While Ige acknowledged that he was “ultimately responsible” for the mishap, he repeatedly pointed to “human error” and a low-level state employee who sent the alert as the cause for the panic. But Ige ordered his defense department to roll out the nuclear attack plan before it was ready, providing the framework for the error.
The Ige administration has denied an Associated Press request for emails, phone records and calendars related to the missile alert, something Hanabusa also criticized.
“He should give us his phone records so that we know who he talked to in that 38 minutes,” Hanabusa said.
Ige said the state has implemented technical safeguards that would prevent another mistake.
“I told the people that we would do an assessment and implement the appropriate changes,” he said. “We are still the only state in the country that really are making plans for a nuclear attack.”
Ige criticizes Hanabusa’s time in the state Legislature and on Capitol Hill.
“Too many decisions were being made on behalf of special interests and self-interest,” he said.
The governor said that when Hanabusa was president of the state Senate and he was a senator, she fought for a $75 million tax credit to develop an Oahu resort area.
A developer who has ties to Hanabusa and her husband was the primary recipient of the tax break.
The developer, Jeff Stone, then bought several luxury town houses at the resort and sold one to Hanabusa’s now-husband.
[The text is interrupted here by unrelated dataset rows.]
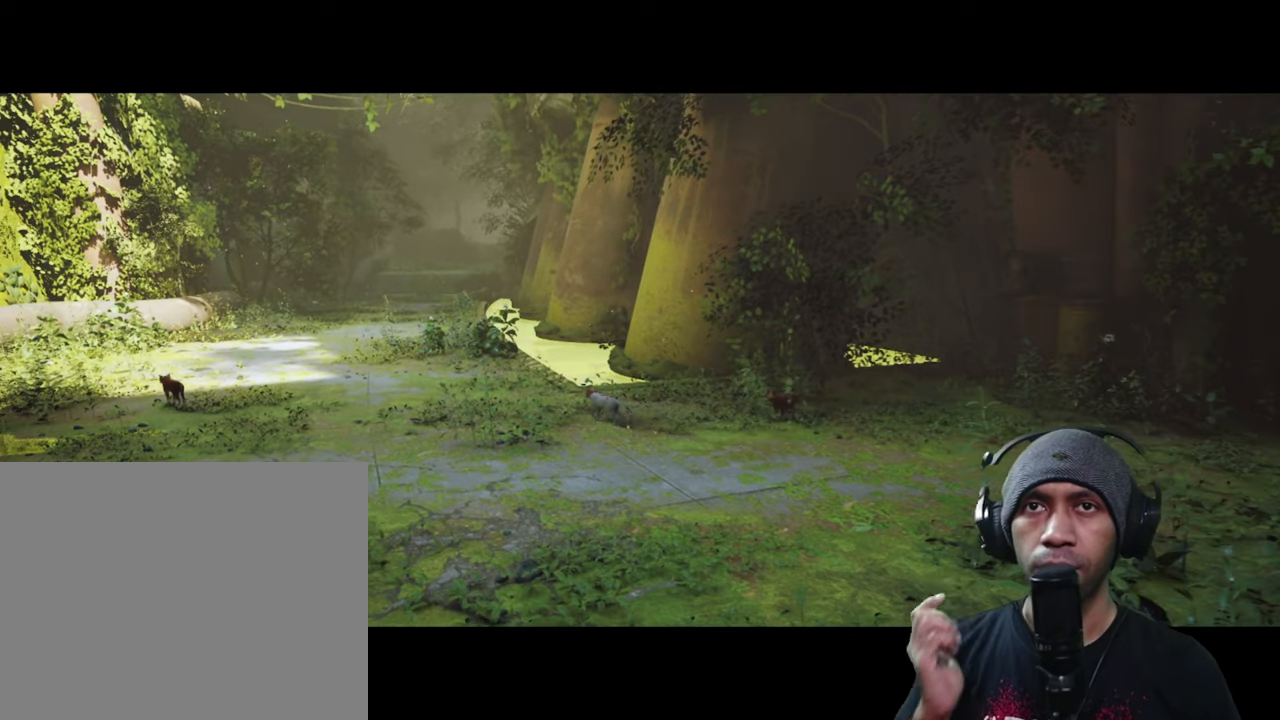
{"buttons": ["R2"], "left_stick": "center", "right_stick": "center", "button_events": []}
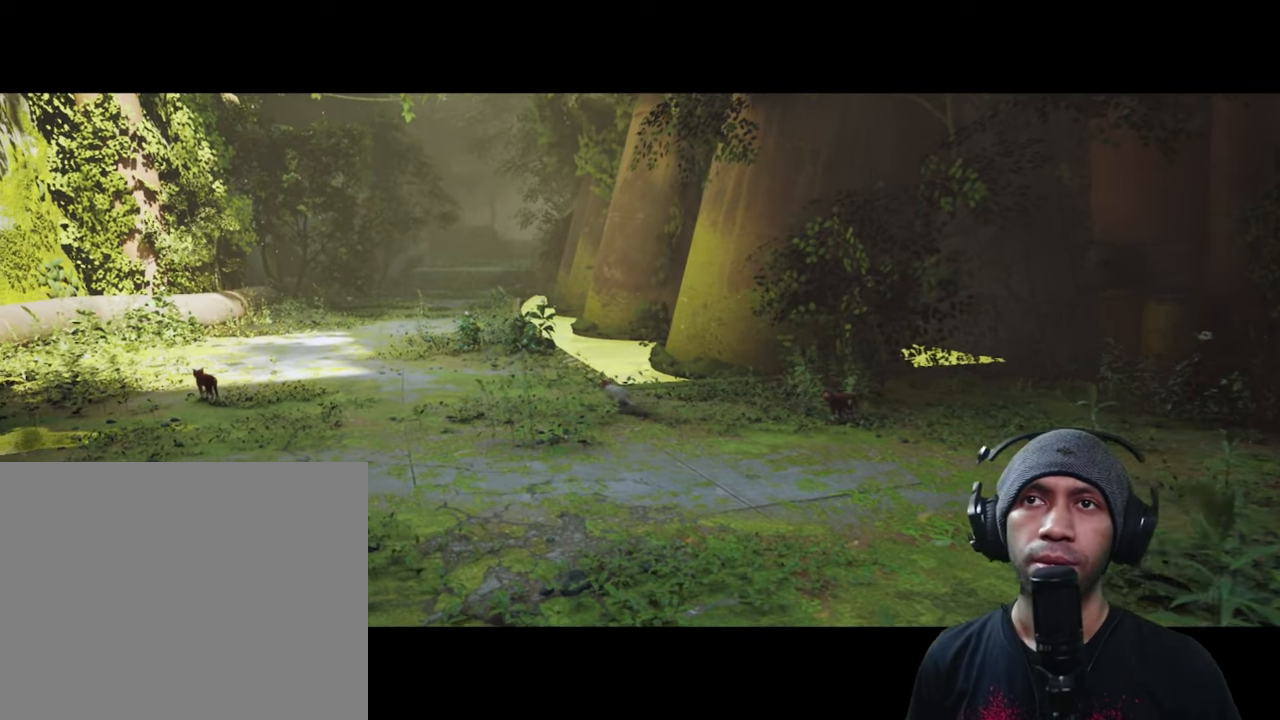
{"buttons": ["R2"], "left_stick": "center", "right_stick": "center", "button_events": []}
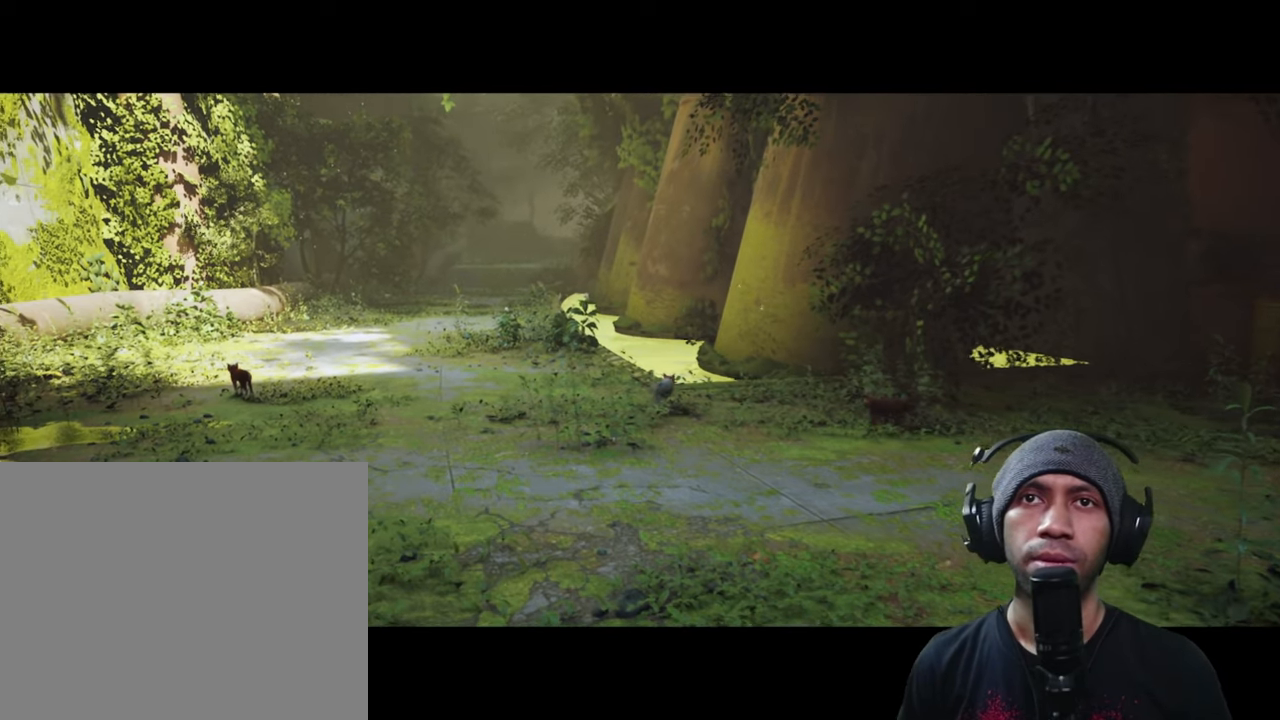
{"buttons": ["R2"], "left_stick": "center", "right_stick": "center", "button_events": []}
The two were engaged at the time, and Hanabusa lived in the town house.
Ige said the house was then flipped for a $400,000 profit “in a relatively short time period.”
Stone did not return a call seeking comment.
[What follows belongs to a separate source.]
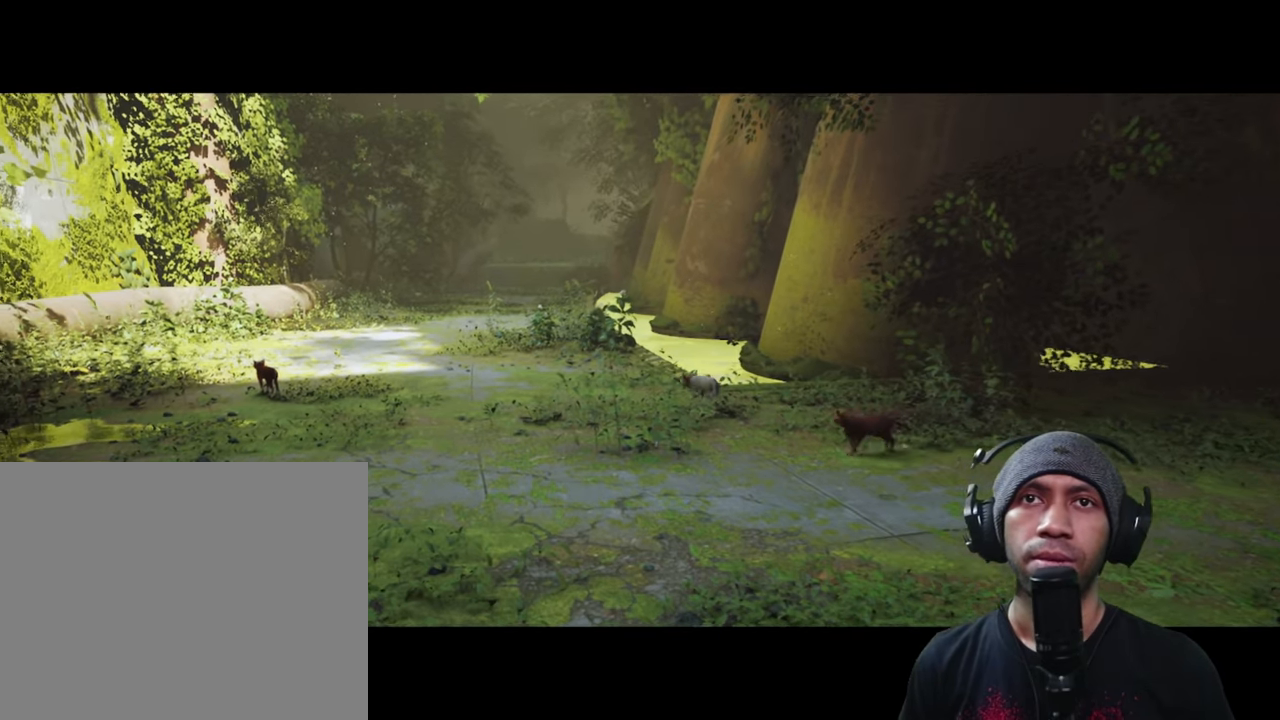
{"buttons": ["R2"], "left_stick": "center", "right_stick": "center", "button_events": []}
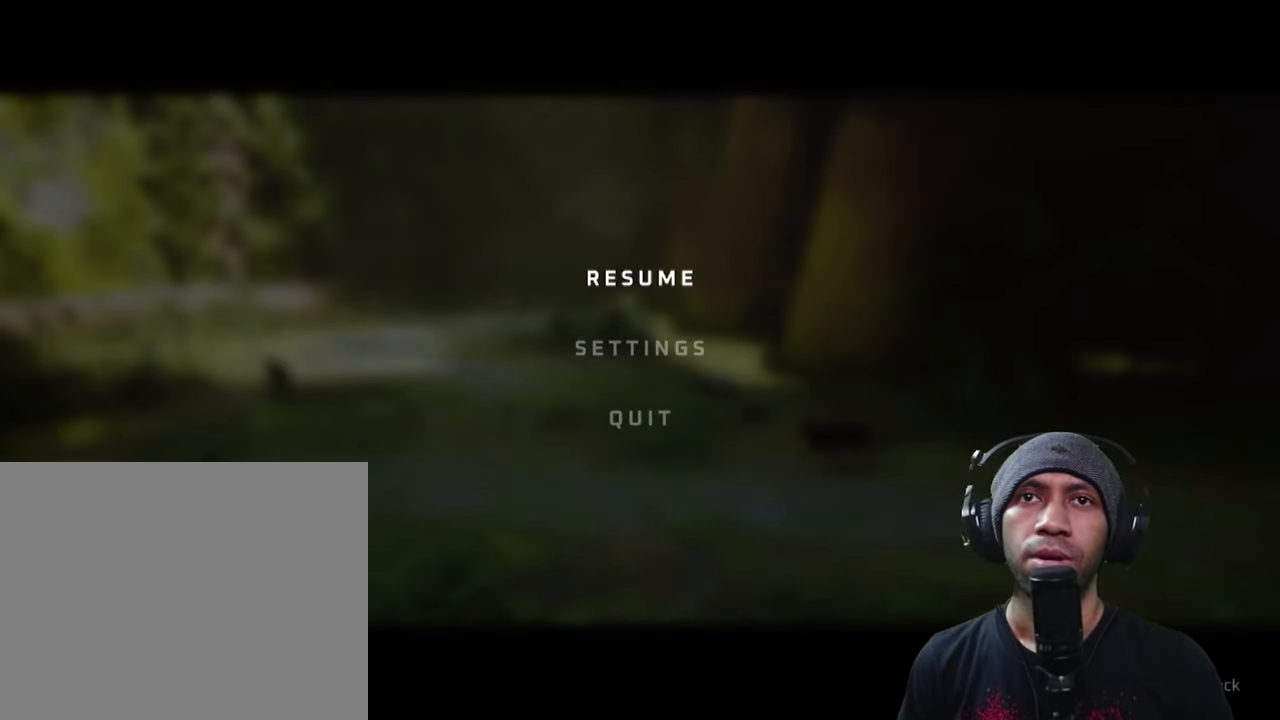
{"buttons": ["R2"], "left_stick": "center", "right_stick": "center", "button_events": []}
Hanabusa claims Ige is making a political issue out the situation and his campaign knows she paid rent to live in the house and wasn’t directly involved in the purchase.
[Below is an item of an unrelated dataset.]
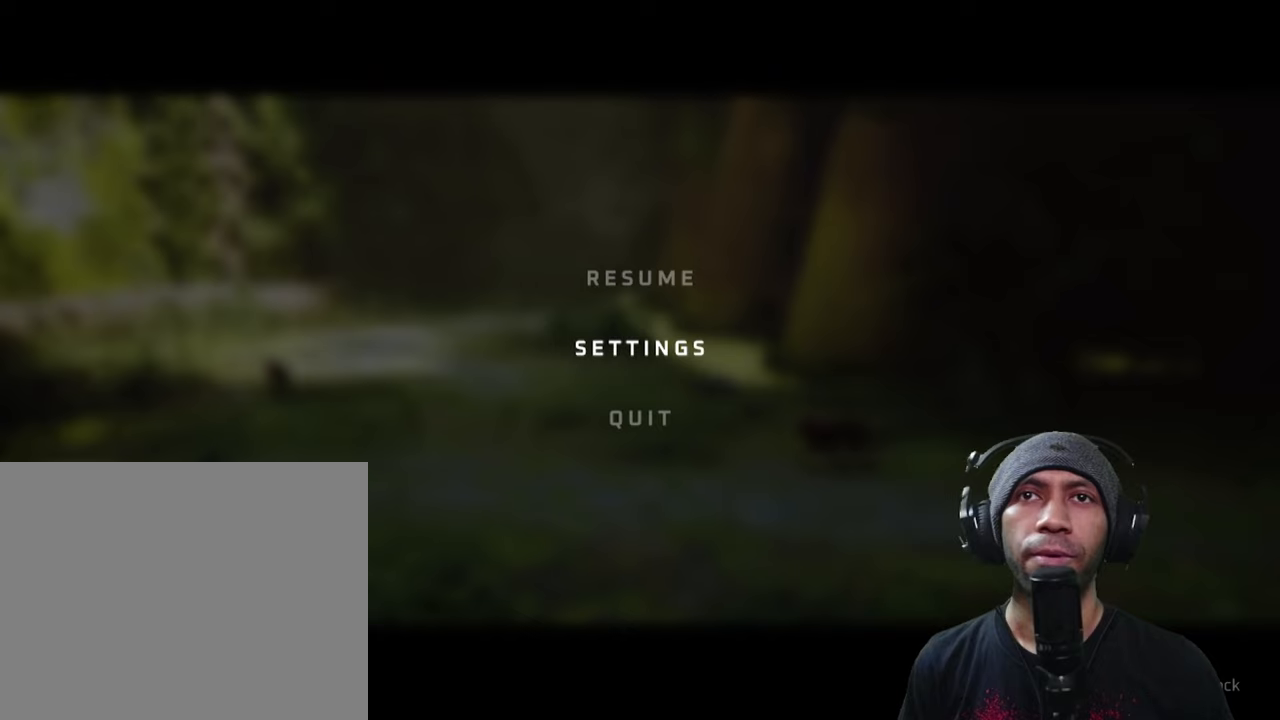
{"buttons": ["R2"], "left_stick": "center", "right_stick": "center", "button_events": []}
“The developer received $3 million in tax credits for essentially running their business,” Ige said, adding that Hanabusa was “not only supporting a special interest but really advocating on behalf of a special interest.”
Dennis B. Miller, a voter who owns two small businesses in Waikiki and is an organizer for a universal health care advocacy group in Hawaii, thinks the tax break deal is just another example of corruption in state government.
“I think that what she did there was a normal part of the status quo of accepted corruption in Hawaii — that’s part of why we have one party,” Miller said of the deeply Democratic state. “That’s normal among our establishment, and I do think it’s wrong.”
He plans to vote for Ige, saying the governor is the “lesser of two evils.”
Whoever wins Saturday will face the winner of the Republican primary in November’s general election.
For the GOP, John Carroll, a former state lawmaker who lost in a landslide to Democrat Brian Schatz in the 2016 U.S. Senate race, is running against state Rep. Andria Tupola, the House minority leader and one of only five Republicans in the 51-member chamber.
Political newcomer and former Pearl Harbor nonprofit CEO Ray L’Heureux is also running.
Carroll said Hawaii “is in economic chaos” and plans to sue to lift shipping restrictions that prevent products from Asia and elsewhere from being delivered directly to the islands.
Federal law requires goods bypass the state, go to the mainland then get shipped back to Hawaii by companies that Carroll describes as having a “monopoly” on the import and export business.
“We’re cut off from every pipeline, highway, railroad by the Jones Act restrictions,” he said.
Tupola said one of her focuses as governor would be addressing affordable housing. Native Hawaiians in particular need the opportunity to use land set aside for them decades ago, she said.
“That is one of the most disappointing things that Hawaiians have had for a long time because we have not been producing houses,” she said.